Page layout parsing data:
##########

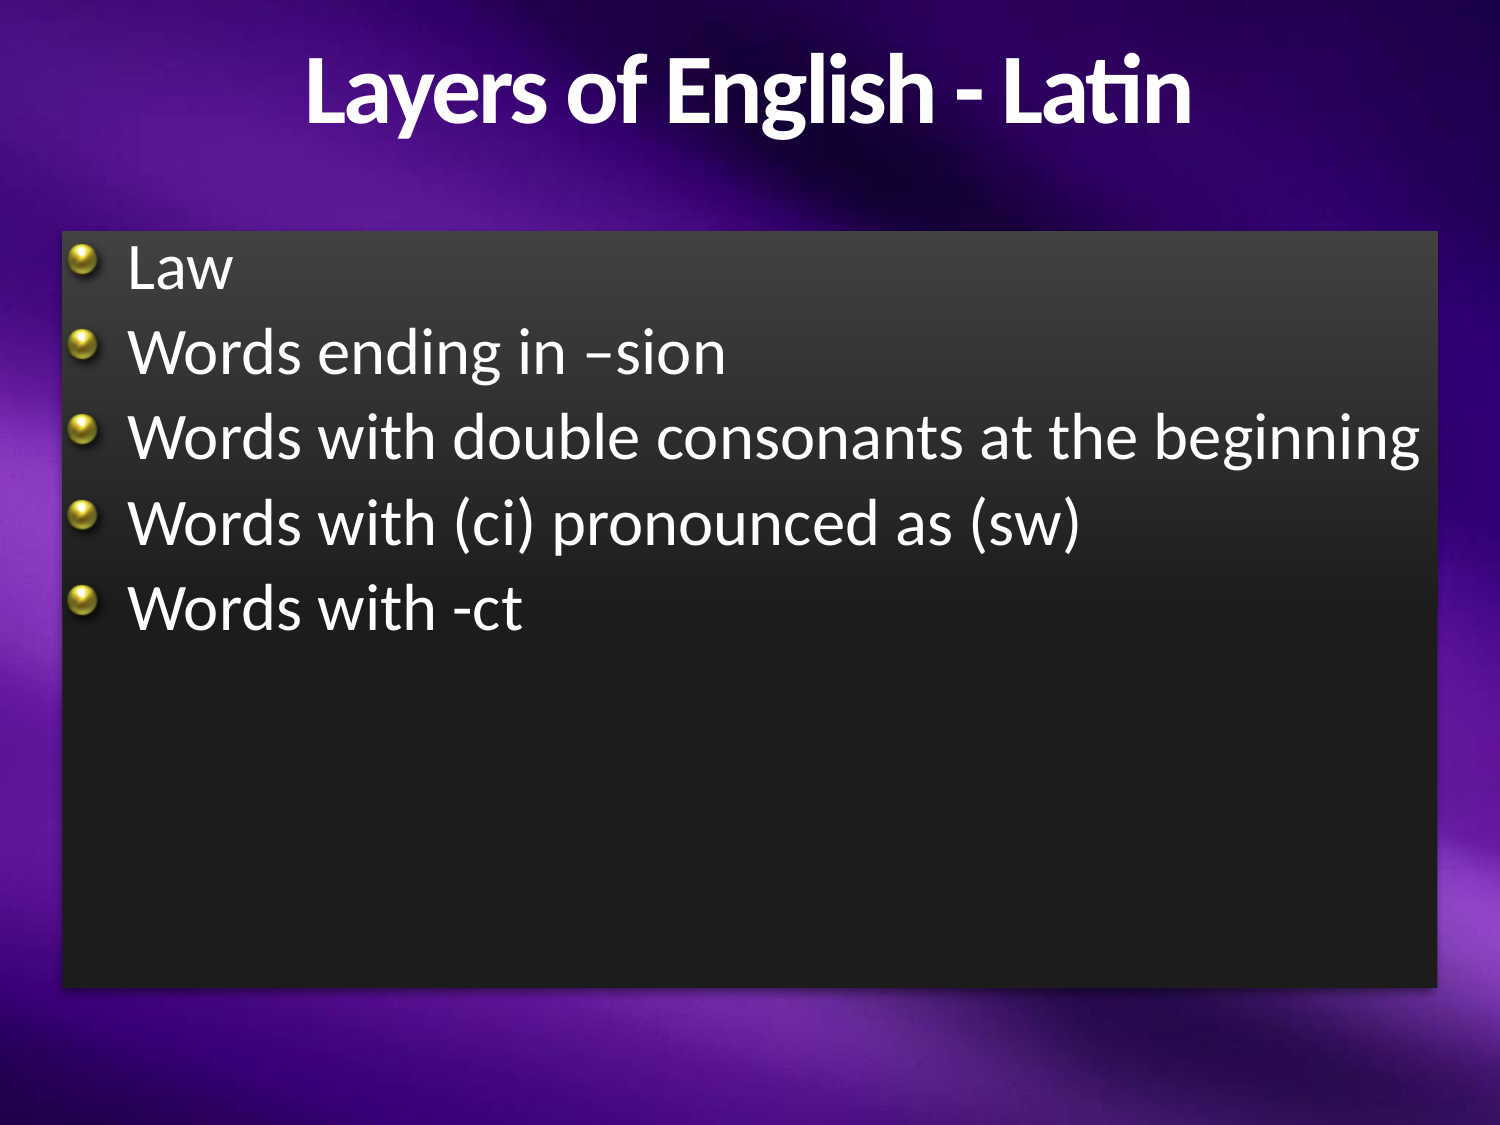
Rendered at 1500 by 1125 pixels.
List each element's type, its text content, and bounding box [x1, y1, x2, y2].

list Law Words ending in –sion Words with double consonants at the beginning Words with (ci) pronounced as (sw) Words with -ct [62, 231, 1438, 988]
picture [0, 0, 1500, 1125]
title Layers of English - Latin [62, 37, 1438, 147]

##########

How to complete this task:
Where the line containing "List each element's" appears in the records above, begin copying and continue through the last line; copy each line exactly and include no others.

Expected answer:
List each element's type, its text content, and bounding box [x1, y1, x2, y2].

list Law Words ending in –sion Words with double consonants at the beginning Words with (ci) pronounced as (sw) Words with -ct [62, 231, 1438, 988]
picture [0, 0, 1500, 1125]
title Layers of English - Latin [62, 37, 1438, 147]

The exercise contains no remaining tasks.